◆ **Task requirements**
Rewrite all the data below with every "Aironet" changed to "Catalyst" and nothing else altered. Leave out the pictures.

Saved entries
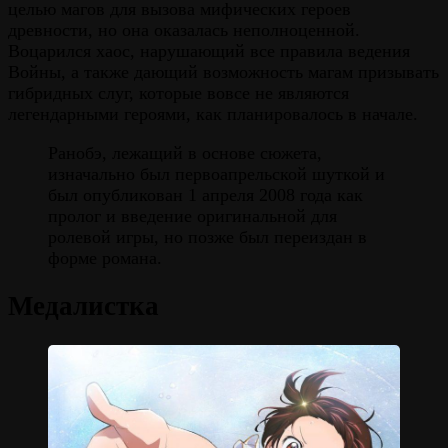
целью магов для вызова мифических героев
древности, но она оказалась неполноценной.
Воцарился хаос, нарушающий все правила ведения
Войны, а также дающий возможность магам призывать
гибридных слуг, которые вовсе не являются
легендарными героями, как планировалось в начале.
Ранобэ, лежащий в основе сюжета,
изначально был первоапрельской шуткой и
был опубликован 1 апреля 2008 года как
пролог и введение оригинальной для
ролевой игры, но позже был переиздан в
форме романа.
Медалистка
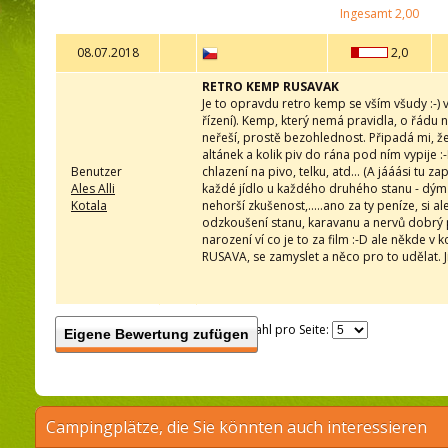
Ingesamt
2,00
08.07.2018
2,0
RETRO KEMP RUSAVAK
Je to opravdu retro kemp se vším všudy :-)
řízení). Kemp, který nemá pravidla, o řádu 
neřeší, prostě bezohlednost. Připadá mi, že 
altánek a kolik piv do rána pod ním vypije :-
Benutzer
chlazení na pivo, telku, atd... (A jááási tu 
Ales Alli
každé jídlo u každého druhého stanu - dým
Kotala
nehorší zkušenost,.....ano za ty peníze, si al
odzkoušení stanu, karavanu a nervů dobrý 
narození ví co je to za film :-D ale někde v 
RUSAVA, se zamyslet a něco pro to udělat. Ji
Anzahl pro Seite:
Eigene Bewertung zufügen
Campingplätze, die Sie könnten auch interessieren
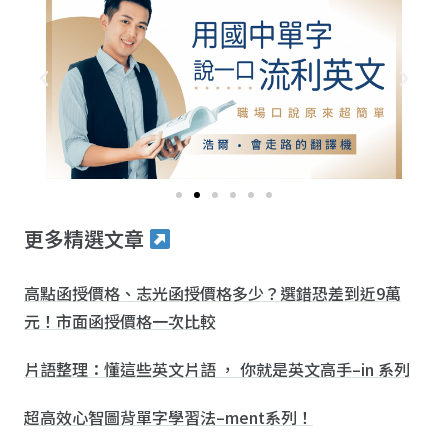
更多精選文章
高點函授價格、志光函授價格多少？選錯恐差到近9萬
元！市面函授價格一次比較
片語整理：懂這些英文片語 ， 你就是英文高手–in 系列
超高效心智圖背單字學習法–ment系列！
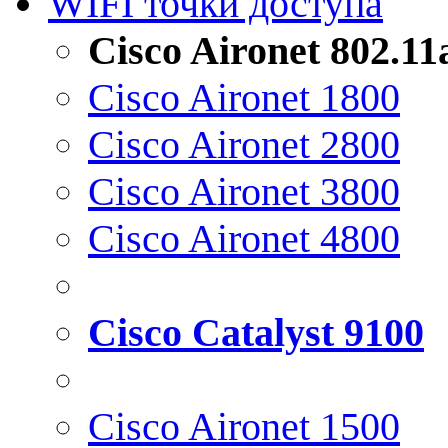
WIFI точки доступа
Cisco Aironet 802.1
Cisco Aironet 1800
Cisco Aironet 2800
Cisco Aironet 3800
Cisco Aironet 4800
Cisco Catalyst 9100
Cisco Aironet 1500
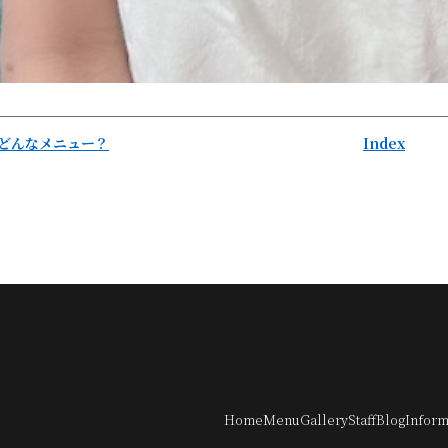
どんなメニュー？
Index
Home
Menu
Gallery
Staff
Blog
Inform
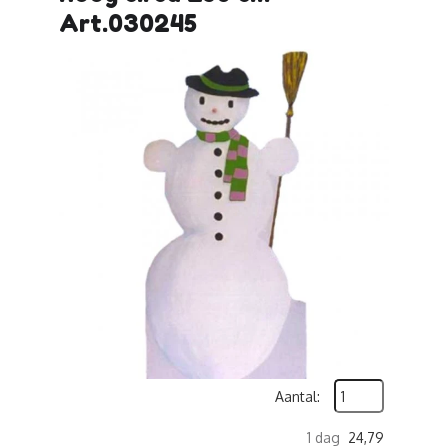
Art.030245
Aantal:
1 dag
24,79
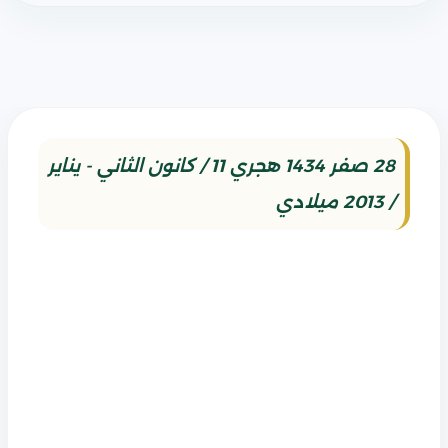
28 صفر 1434 هجري 11 / كانون الثاني - يناير
/ 2013 ميلادي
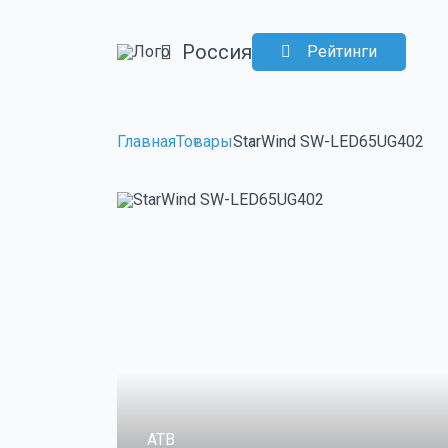
Россия
Рейтинги
Главная
Товары
StarWind SW-LED65UG402
ATB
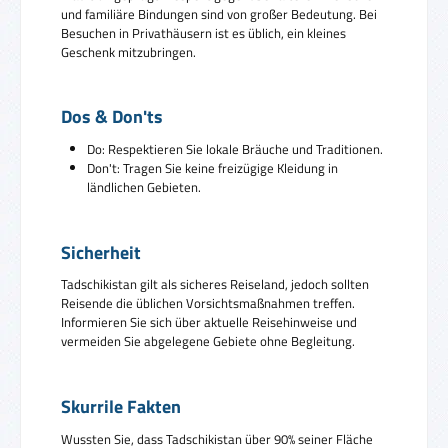
und familiäre Bindungen sind von großer Bedeutung. Bei
Besuchen in Privathäusern ist es üblich, ein kleines
Geschenk mitzubringen.
Dos & Don'ts
Do: Respektieren Sie lokale Bräuche und Traditionen.
Don't: Tragen Sie keine freizügige Kleidung in
ländlichen Gebieten.
Sicherheit
Tadschikistan gilt als sicheres Reiseland, jedoch sollten
Reisende die üblichen Vorsichtsmaßnahmen treffen.
Informieren Sie sich über aktuelle Reisehinweise und
vermeiden Sie abgelegene Gebiete ohne Begleitung.
Skurrile Fakten
Wussten Sie, dass Tadschikistan über 90% seiner Fläche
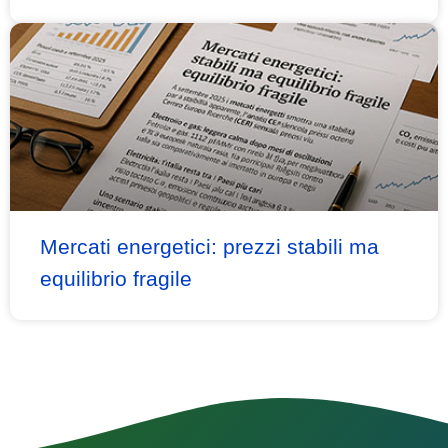
Mercati energetici: prezzi stabili ma
equilibrio fragile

◆ **Answer area**
целью магов для вызова мифических героев
древности, но она оказалась неполноценной.
Воцарился хаос, нарушающий все правила ведения
Войны, а также дающий возможность магам призывать
гибридных слуг, которые вовсе не являются
легендарными героями, как планировалось в начале.
Ранобэ, лежащий в основе сюжета,
изначально был первоапрельской шуткой и
был опубликован 1 апреля 2008 года как
пролог и введение оригинальной для
ролевой игры, но позже был переиздан в
форме романа.
Медалистка
Ingesamt
2,00
08.07.2018
2,0
RETRO KEMP RUSAVAK
Je to opravdu retro kemp se vším všudy :-)
řízení). Kemp, který nemá pravidla, o řádu 
neřeší, prostě bezohlednost. Připadá mi, že 
altánek a kolik piv do rána pod ním vypije :-
Benutzer
chlazení na pivo, telku, atd... (A jááási tu 
Ales Alli
každé jídlo u každého druhého stanu - dým
Kotala
nehorší zkušenost,.....ano za ty peníze, si al
odzkoušení stanu, karavanu a nervů dobrý 
narození ví co je to za film :-D ale někde v 
RUSAVA, se zamyslet a něco pro to udělat. Ji
Anzahl pro Seite:
Eigene Bewertung zufügen
Campingplätze, die Sie könnten auch interessieren
更多精選文章
高點函授價格、志光函授價格多少？選錯恐差到近9萬
元！市面函授價格一次比較
片語整理：懂這些英文片語 ， 你就是英文高手–in 系列
超高效心智圖背單字學習法–ment系列！
WIFI точки доступа
Cisco Catalyst 802.1
Cisco Catalyst 1800
Cisco Catalyst 2800
Cisco Catalyst 3800
Cisco Catalyst 4800
Cisco Catalyst 9100
Cisco Catalyst 1500
どんなメニュー？
Index
Home
Menu
Gallery
Staff
Blog
Inform
Art.030245
Aantal:
1 dag
24,79
28 صفر 1434 هجري 11 / كانون الثاني - يناير
/ 2013 ميلادي
Россия
Рейтинги
Главная
Товары
StarWind SW-LED65UG402
ATB
und familiäre Bindungen sind von großer Bedeutung. Bei
Besuchen in Privathäusern ist es üblich, ein kleines
Geschenk mitzubringen.
Dos & Don'ts
Do: Respektieren Sie lokale Bräuche und Traditionen.
Don't: Tragen Sie keine freizügige Kleidung in
ländlichen Gebieten.
Sicherheit
Tadschikistan gilt als sicheres Reiseland, jedoch sollten
Reisende die üblichen Vorsichtsmaßnahmen treffen.
Informieren Sie sich über aktuelle Reisehinweise und
vermeiden Sie abgelegene Gebiete ohne Begleitung.
Skurrile Fakten
Wussten Sie, dass Tadschikistan über 90% seiner Fläche
Mercati energetici: prezzi stabili ma
equilibrio fragile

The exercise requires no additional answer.